C’è l’illusione che il vecchio mondo sia tornato. Il secondo turno delle elezioni regionali e dipartimentali francesi, domenica, ha premiato gli uscenti: la destra dei Républicains (Lr) ha confermato la presidenza nelle sette regioni che già governava (e in 64 dipartimenti), i socialisti restano al comando nelle 5 regioni che già avevano (ma il Pcf incassa la perdita del solo dipartimento che dirigeva, il Val-de-Marne, passato a Lr).

L’astensione vince di nuovo al secondo turno, con solo un piccolo rialzo della partecipazione (65,4% di astenuti al secondo turno, 66,7% al primo), dovuta soprattutto alla Provenza-Costa Azzurra, per la sfida del Rassemblement national (Rn): l’estrema destra non riesce a conquistare l’unica regione dove aveva delle serie possibilità e viene distanziata (57,3% per il presidente uscente Lr Renaud Muselier, alleato già al primo turno con La République en Marche, Lrem, contro 42,7% al Rn). Qui ha funzionato il “fronte repubblicano”, il candidato verde si è ritirato per non far correre il rischio di una vittoria dell’estrema destra. Lrem, che sei anni fa non esisteva, non aveva nulla da difendere, ma è uscita a pezzi dal voto, raccogliendo solo il 7% su base nazionale. Rn perde voti in modo consistente a livello globale.

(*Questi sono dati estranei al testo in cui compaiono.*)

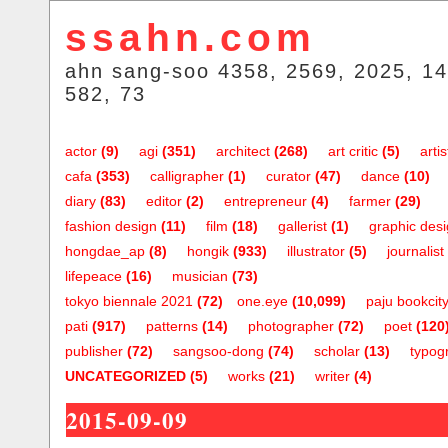
ssahn.com
ahn sang-soo 4358, 2569, 2025, 14
582, 73
actor
(9)
agi
(351)
architect
(268)
art critic
(5)
artis
cafa
(353)
calligrapher
(1)
curator
(47)
dance
(10)
diary
(83)
editor
(2)
entrepreneur
(4)
farmer
(29)
fashion design
(11)
film
(18)
gallerist
(1)
graphic des
hongdae_ap
(8)
hongik
(933)
illustrator
(5)
journalist
lifepeace
(16)
musician
(73)
tokyo biennale 2021
(72)
one.eye
(10,099)
paju bookcit
pati
(917)
patterns
(14)
photographer
(72)
poet
(120
publisher
(72)
sangsoo-dong
(74)
scholar
(13)
typog
UNCATEGORIZED
(5)
works
(21)
writer
(4)
2015-09-09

La forte astensione, riconfermata al secondo turno, rivela che l’assestamento politico in Francia è ancora lontano dall’essere concluso. Per questo, il sondaggio realizzato in parallelo al voto regionale sulle presidenziali dell’aprile 2022 va preso con riserva: se si votasse oggi, al secondo turno arriverebbero Emmanuel Macron e Marine Le Pen, con il 24% ciascuno, cioè i grandi sconfitti delle regionali. «Adesso le presidenziali sono una partita a tre» ha affermato il presidente rieletto degli Hauts-de-France, Xavier Bertrand, che già si prepara a correre per l’Eliseo e che il sondaggio dà al 18%.

Nel nord, Bertrand è riuscito a ribaltare la situazione, strappando la preminenza al Rn. Ha schiacciato Lrem, che aveva candidato qui, proprio per sbarrargli la strada della candidatura all’Eliseo, ben 5 ministri (ne esce bene solo il ministro degli Interni, Gérald Darmanin, ex Lr, vittorioso nel suo cantone). Ma la candidatura di Bertrand è ancora lontana, perché anche i suoi contendenti a destra – Valérie Pécresse nell’Ile-de-France e Laurent Wauquiez in Auvergne-Rhône-Alpes – hanno vinto bene. A settembre Lr dovrà scegliere, ma la decisione è in alto mare, anche perché Bertrand e Pécresse ormai hanno un piede fuori dal partito e non intendono farsi dettare le condizioni per la candidatura. Tutti e tre hanno fatto una campagna più nazionale che locale, molto a destra.

Per un terzo degli astenuti, la ragione evocata è uno “scontento” generalizzato verso tutto il mondo politico. Per il centrista François Bayrou, si tratta di «un avvertimento» per la democrazia. Macron ieri ha ammesso che dovranno essere tratte «tutte le conseguenze».

Le regionali aprono molti interrogativi anche a sinistra. Lo slancio dei Verdi è frenato, non conquistano nessuna regione, anche se, in assoluto Europa Ecologia è la lista che aumenta di più i voti, «moltiplicati per tre rispetto a sei anni fa», dice Yannick Jadot, candidato in pectore alla presidenziale (il sondaggio gli dà il 10% al primo turno).

La presidente rieletta con la percentuale più alta in assoluto, più del 58% – la socialista Carole Delga in Occitanie – lo è stata senza accordo di unione con i Verdi (ma aveva l’appoggio dell’ambientalista José Bové). Per il segretario socialista, Olivier Faure, «il Ps è la forza motrice». Ma non ha per il momento un candidato per le presidenziali (la sindaca di Parigi Anne Hidalgo è data tra l’8 e il 9% nel sondaggio).

La France Insoumise è in difficoltà, nel sondaggio sulle presidenziali Jean-Luc Mélenchon è dato al 7% al primo turno.